> **Instruction**
All entries are to be copied verbatim, while the pictures stay out.

(Page-level text extractions)
# # #
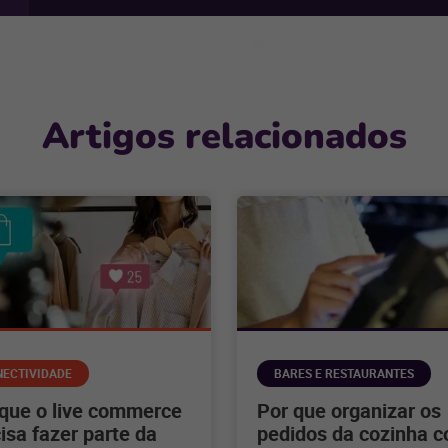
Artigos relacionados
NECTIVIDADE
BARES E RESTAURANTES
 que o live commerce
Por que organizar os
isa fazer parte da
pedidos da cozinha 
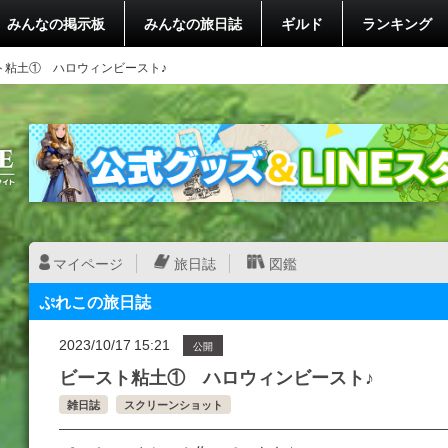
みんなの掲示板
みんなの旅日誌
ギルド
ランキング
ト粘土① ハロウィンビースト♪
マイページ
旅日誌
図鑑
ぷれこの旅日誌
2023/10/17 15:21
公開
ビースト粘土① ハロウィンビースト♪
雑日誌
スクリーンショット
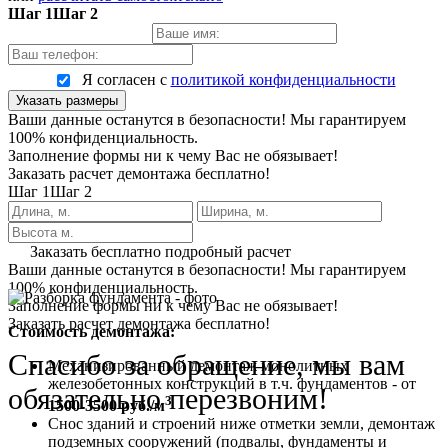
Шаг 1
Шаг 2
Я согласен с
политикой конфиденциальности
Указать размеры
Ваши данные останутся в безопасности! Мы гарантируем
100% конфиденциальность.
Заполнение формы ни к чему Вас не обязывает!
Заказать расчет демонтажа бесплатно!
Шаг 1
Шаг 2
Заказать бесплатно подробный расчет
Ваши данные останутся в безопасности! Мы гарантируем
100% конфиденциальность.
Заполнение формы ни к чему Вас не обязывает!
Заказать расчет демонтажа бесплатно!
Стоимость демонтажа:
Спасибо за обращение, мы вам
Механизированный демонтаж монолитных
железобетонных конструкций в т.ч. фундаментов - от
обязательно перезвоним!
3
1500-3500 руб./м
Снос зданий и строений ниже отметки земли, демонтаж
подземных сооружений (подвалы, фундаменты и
# # #
> **Answer for this exercise**
Artigos relacionados
NECTIVIDADE
BARES E RESTAURANTES
 que o live commerce
Por que organizar os
isa fazer parte da
pedidos da cozinha 
みんなの掲示板
みんなの旅日誌
ギルド
ランキング
ト粘土① ハロウィンビースト♪
マイページ
旅日誌
図鑑
ぷれこの旅日誌
2023/10/17 15:21
公開
ビースト粘土① ハロウィンビースト♪
雑日誌
スクリーンショット
Шаг 1
Шаг 2
Я согласен с
политикой конфиденциальности
Указать размеры
Ваши данные останутся в безопасности! Мы гарантируем
100% конфиденциальность.
Заполнение формы ни к чему Вас не обязывает!
Заказать расчет демонтажа бесплатно!
Шаг 1
Шаг 2
Заказать бесплатно подробный расчет
Ваши данные останутся в безопасности! Мы гарантируем
100% конфиденциальность.
Заполнение формы ни к чему Вас не обязывает!
Заказать расчет демонтажа бесплатно!
Стоимость демонтажа:
Спасибо за обращение, мы вам
Механизированный демонтаж монолитных
железобетонных конструкций в т.ч. фундаментов - от
обязательно перезвоним!
3
1500-3500 руб./м
Снос зданий и строений ниже отметки земли, демонтаж
подземных сооружений (подвалы, фундаменты и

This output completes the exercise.